Birth of a £2.4bn literary giant marks a new chapter in history of publishing
The era of Amazon and ebooks made Penguin and Random House's marriage inevitable
Adam Sherwin is Media Correspondent at The Independent and an award-winning writer who specialises in covering the entertainment, broadcasting, music and popular culture industries. Previously Media writer and diarist at The Times, he was a co-founder of the Beehive City media and entertainment website. As regular contributor to BBC London 94.9 Radio station, he was named Music Business writer of the year at the awards of influential music industry site Record of the Day in 2006.
Monday 29 October 2012
"It is business as usual," Dame Gail Rebuck assured her stable of best-selling authors after Random House, which she chairs, sealed a £2.4bn merger with Penguin to create the world's largest books publisher.

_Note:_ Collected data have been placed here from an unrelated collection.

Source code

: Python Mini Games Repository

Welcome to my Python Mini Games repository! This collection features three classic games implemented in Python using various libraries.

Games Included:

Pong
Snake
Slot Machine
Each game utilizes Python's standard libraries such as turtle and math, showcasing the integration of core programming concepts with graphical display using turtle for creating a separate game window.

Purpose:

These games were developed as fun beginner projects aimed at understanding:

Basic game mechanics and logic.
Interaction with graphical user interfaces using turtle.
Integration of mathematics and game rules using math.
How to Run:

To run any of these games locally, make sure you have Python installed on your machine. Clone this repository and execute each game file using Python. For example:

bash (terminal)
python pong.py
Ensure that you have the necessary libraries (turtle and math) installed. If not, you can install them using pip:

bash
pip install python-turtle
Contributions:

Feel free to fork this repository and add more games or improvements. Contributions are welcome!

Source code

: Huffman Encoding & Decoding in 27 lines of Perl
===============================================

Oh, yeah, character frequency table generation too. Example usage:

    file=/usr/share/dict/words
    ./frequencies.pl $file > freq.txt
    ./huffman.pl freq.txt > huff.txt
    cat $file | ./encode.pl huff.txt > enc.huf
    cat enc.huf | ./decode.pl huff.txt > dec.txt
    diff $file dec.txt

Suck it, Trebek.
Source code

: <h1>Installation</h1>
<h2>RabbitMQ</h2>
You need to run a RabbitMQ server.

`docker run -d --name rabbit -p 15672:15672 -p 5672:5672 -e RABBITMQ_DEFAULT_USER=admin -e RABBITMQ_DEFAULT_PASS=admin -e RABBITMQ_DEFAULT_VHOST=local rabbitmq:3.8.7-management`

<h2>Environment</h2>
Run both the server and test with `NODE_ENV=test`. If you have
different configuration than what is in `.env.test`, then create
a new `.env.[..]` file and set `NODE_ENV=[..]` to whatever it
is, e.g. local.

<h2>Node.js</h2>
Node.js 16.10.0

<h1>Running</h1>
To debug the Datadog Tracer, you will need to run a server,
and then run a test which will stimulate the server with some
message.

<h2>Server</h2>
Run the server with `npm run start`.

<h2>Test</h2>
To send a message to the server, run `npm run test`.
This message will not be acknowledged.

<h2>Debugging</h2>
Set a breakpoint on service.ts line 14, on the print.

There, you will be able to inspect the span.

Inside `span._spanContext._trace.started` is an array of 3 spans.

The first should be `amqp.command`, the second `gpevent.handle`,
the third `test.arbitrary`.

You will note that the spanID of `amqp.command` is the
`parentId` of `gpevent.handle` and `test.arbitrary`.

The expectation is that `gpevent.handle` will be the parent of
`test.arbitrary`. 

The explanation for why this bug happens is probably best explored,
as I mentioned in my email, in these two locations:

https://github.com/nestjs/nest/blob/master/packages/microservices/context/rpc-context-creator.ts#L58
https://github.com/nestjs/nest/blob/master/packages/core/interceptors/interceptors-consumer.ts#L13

She insisted that "creativity and editorial independence" will be placed at the heart of the new literary empire, which brings Fifty Shades of Grey author EL James, John le Carré, Dan Brown, Pippa Middleton and Jamie Oliver under one roof.
The newly titled Penguin Random House is a concerted attempt to wrest back control from Amazon, Apple and the digital giants who are increasingly able to dictate how consumers read books and what price they pay.
The loss of Penguin, founded in 1935, as a stand-alone imprint was inevitable, said Jonny Geller, the joint chief executive of the Curtis Brown literary agency.
"The consolidation of the big publishers was bound to happen due to the rise of Amazon and the decline of high street sales," Mr Geller said. "Publishers needed to bolster their leverage with e-tailers and retailers."
Amazon is responsible for almost 40 per cent of all UK book sales, undercutting physical book stores, 2,000 of which have disappeared from the high street over the past seven years.
The 2007 launch of the Kindle e-reader, which now sells one million devices a week, delivered a near monopoly of the ebook market to the US company, which enjoys 90 per cent of the flourishing UK digital books business.
When Amazon demanded that British publishers cover the cost of 20 per cent VAT on ebooks, they had to comply. Discounting among ebooks is still rife, with works by best-selling authors being sold for just 20p.
The merger should give the new company greater muscle in negotiations with Amazon, Apple and Google. Random House, the world's biggest general-interest publisher, and Penguin, the fourth-largest, together account for revenues of £2.4bn.
Publishers have struggled to regain control of pricing since the Net Book Agreement, which allowed them to refuse to supply any retailer that discounted their product, was ripped up in 1997. High-street book stores now fear that the new entity could use its size to once again impose pricing on retailers.
Mr Geller said: "The danger with these huge interests is that editorially, quality and experimentation become a casualty. The merger will be a success if they keep their promise to authors that the quality of books will be maintained."
He added: "The publishers and authors need to retain value in books. The consumer would probably prefer to pay nothing. But I doubt the merger will itself produce a change in prices."
Mr Geller predicts further consolidation among the others in the "big six" – Hachette, Macmillan, Simon & Schuster and HarperCollins, which tried to derail the Random House merger with its own £1bn offer.
Publishing has avoided the revenue collapse suffered by the recorded music industry. Physical books still accounted for more than 87 per cent of sales in the UK during the first six months of 2012, while digital fiction sales increased by 188 per cent.
In her letter to Random House authors, Dame Gail wrote: "Your relationship with your editor and publishing team is unaffected. We want to build a new home that continues to foster creativity, where our imprints will continue to enjoy independence, and our publishers and editors the freedom to decide which books to publish and how best to publish them."